▶ Work request 1
Reproduce verbatim the lines of the listing, beginning with the line that contains "志氏ら音楽業界のプロフェッショナルが「次世代を担い、世" and continuing through the line that contains "ールズバンドや男女混合バンドに加えて、ボーイズバンドも". Include both of those lines.

9. The assessee contended that a show cause notice dated 24.12.2019 was issued requiring the assessee to submit the variance between the gross turnover emanating from books at Rs.42,28,22,245/- whereas the audited account reflects the revenue from operations at Rs.41,11,52,751/-. Thus, the variance of Rs.1,16,69,454/- was pointed out to the assessee. The Assessee promptly responded to the alleged variance vide reply dated 27/12/2019 and pointed out that the revenue is recognized on mercantile system of accounting as per the mandate of section 145(1) of the Act whereby the revenue are recognized in the income statement in the period in which they are earned and not in the period when the fee is collected. The difference occurred between aggregate fee amount received Rs. 42,28,22,245/- during the year vis-à-vis revenue recognized during the year Rs.41,11,52,751/- is attributable to mercantile accounting. A reconciliation of receipt and revenue recognized for the year was placed before the AO in response to the show cause notice. However, the AO while framing the assessment order proceeded on a wholly different tangent without bringing the alleged difference of Rs.21.96 crore to the notice of the Assesse. The assessment order was passed on 31/12/2019 where the AO simply aggregated all credit entries in the respective banks as a cavalier exercise and compared it with the turnover declared. The AO aggregated the bank statement credit entries as turnover at Rs.64,24,90,763/- [ICICI Bank credit entries Rs.11,55,66,658 + IDBI credit entries Rs.52,69,24,105/-] and proceeded to make high pitched additions. To assail the action of AO before CIT(A), the Assessee filed reconciliation between the credit entries in the bank and corresponding turnover declared in the profit & loss statement along with corroborative evidence to establish the correctness of revenue income reported by the assessee. Detailed and threadbare reply was filed in this regard which is also reproduced in the first appellate order. The reply and evidences were confronted to the AO by way of remand which remained uncontroverted by the AO.
10. It is seen from the first appellate order that the CIT(A) has taken into account the pin point reconciliation of credit (date-wise) entries in both bank accounts vis-à-vis the gross turnover figure reported by the Assessee and found gross misdemeanor on the part of AO in adopting excessive revenue from operations. The CIT(A) thus excluded (a) excess credit figure wrongly adopted by the AO in IDBI bank (b) wrong inclusion of service tax liability collected from students which can not be regarded as taxable revenue income(c) contra entries/ inter-bank transfer entries which do not give rise to revenue income (d)credit entries on account of cheque bouncing amount (e) capital infused by Director (f) Income tax refund and (g) refund of security deposit, etc. The CIT(A) found the explanation offered by the assessee on accurate reporting of revenue income by the Assessee to be satisfactory in the light of tabulations and evidences filed. The CIT(A) thus agreed with the case made by the assessee and ordered reversal of wrongful additions on account of such alleged mismatch.

▶ Data section

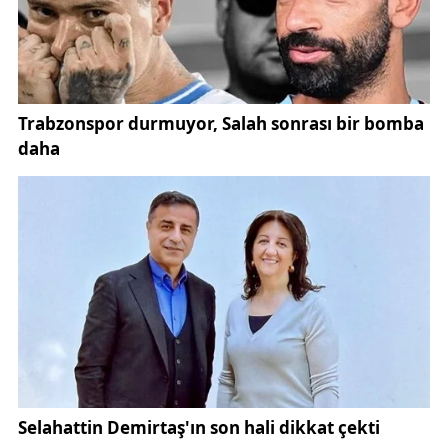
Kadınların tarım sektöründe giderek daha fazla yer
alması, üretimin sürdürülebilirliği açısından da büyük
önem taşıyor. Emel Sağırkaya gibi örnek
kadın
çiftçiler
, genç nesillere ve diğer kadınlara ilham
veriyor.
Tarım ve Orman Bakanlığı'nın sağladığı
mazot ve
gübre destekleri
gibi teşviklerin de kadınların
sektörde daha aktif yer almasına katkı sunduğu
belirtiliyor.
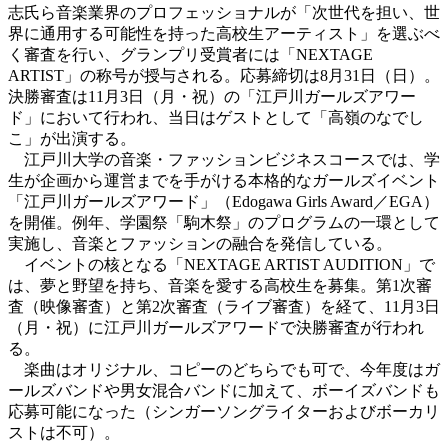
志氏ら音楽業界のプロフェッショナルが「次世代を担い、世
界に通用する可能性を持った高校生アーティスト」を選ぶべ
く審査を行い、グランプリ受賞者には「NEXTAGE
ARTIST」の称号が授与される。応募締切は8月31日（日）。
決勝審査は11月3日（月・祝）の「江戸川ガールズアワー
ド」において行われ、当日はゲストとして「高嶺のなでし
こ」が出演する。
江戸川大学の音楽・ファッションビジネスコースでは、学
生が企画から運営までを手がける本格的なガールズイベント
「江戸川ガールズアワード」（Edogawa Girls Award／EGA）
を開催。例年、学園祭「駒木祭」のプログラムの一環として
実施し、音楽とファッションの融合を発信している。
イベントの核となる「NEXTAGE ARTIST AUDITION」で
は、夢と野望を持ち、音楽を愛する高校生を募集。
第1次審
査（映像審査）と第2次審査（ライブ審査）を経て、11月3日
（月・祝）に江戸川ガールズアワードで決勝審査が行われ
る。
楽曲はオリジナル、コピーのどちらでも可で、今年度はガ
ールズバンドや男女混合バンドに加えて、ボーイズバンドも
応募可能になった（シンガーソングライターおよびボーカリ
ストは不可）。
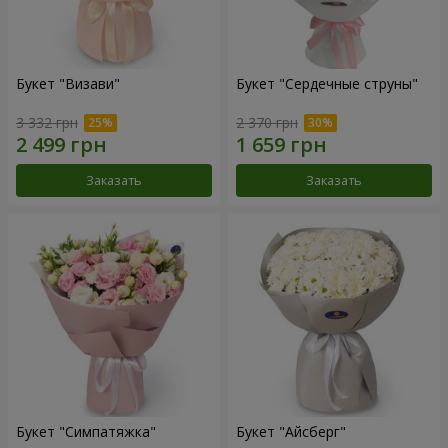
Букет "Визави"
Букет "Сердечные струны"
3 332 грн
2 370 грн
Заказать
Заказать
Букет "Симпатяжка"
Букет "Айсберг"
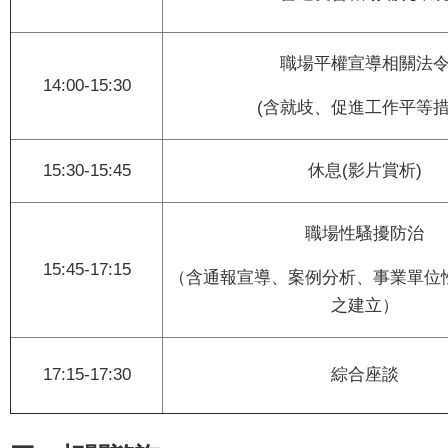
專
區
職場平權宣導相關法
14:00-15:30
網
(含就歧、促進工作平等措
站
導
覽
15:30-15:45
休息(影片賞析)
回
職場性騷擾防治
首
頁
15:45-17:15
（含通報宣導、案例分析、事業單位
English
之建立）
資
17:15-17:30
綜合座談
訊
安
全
==
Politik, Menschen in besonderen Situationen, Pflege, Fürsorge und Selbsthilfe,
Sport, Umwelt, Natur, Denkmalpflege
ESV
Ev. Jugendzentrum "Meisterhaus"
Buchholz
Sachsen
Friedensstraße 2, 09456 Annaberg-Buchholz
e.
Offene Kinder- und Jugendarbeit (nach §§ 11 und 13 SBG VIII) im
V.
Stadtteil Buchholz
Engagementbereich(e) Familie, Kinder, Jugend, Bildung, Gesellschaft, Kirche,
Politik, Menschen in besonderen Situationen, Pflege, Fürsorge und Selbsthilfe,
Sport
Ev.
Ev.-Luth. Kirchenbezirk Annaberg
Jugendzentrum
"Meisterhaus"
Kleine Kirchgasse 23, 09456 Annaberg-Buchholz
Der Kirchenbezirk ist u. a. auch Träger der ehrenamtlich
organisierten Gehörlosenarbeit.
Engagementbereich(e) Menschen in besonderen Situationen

▶ Work request 2
According to the tax appeal excerpt, on what date did the assessee reply to the show cause notice?

▶ Task response 1
志氏ら音楽業界のプロフェッショナルが「次世代を担い、世
界に通用する可能性を持った高校生アーティスト」を選ぶべ
く審査を行い、グランプリ受賞者には「NEXTAGE
ARTIST」の称号が授与される。応募締切は8月31日（日）。
決勝審査は11月3日（月・祝）の「江戸川ガールズアワー
ド」において行われ、当日はゲストとして「高嶺のなでし
こ」が出演する。
江戸川大学の音楽・ファッションビジネスコースでは、学
生が企画から運営までを手がける本格的なガールズイベント
「江戸川ガールズアワード」（Edogawa Girls Award／EGA）
を開催。例年、学園祭「駒木祭」のプログラムの一環として
実施し、音楽とファッションの融合を発信している。
イベントの核となる「NEXTAGE ARTIST AUDITION」で
は、夢と野望を持ち、音楽を愛する高校生を募集。
第1次審
査（映像審査）と第2次審査（ライブ審査）を経て、11月3日
（月・祝）に江戸川ガールズアワードで決勝審査が行われ
る。
楽曲はオリジナル、コピーのどちらでも可で、今年度はガ
ールズバンドや男女混合バンドに加えて、ボーイズバンドも

▶ Task response 2
27/12/2019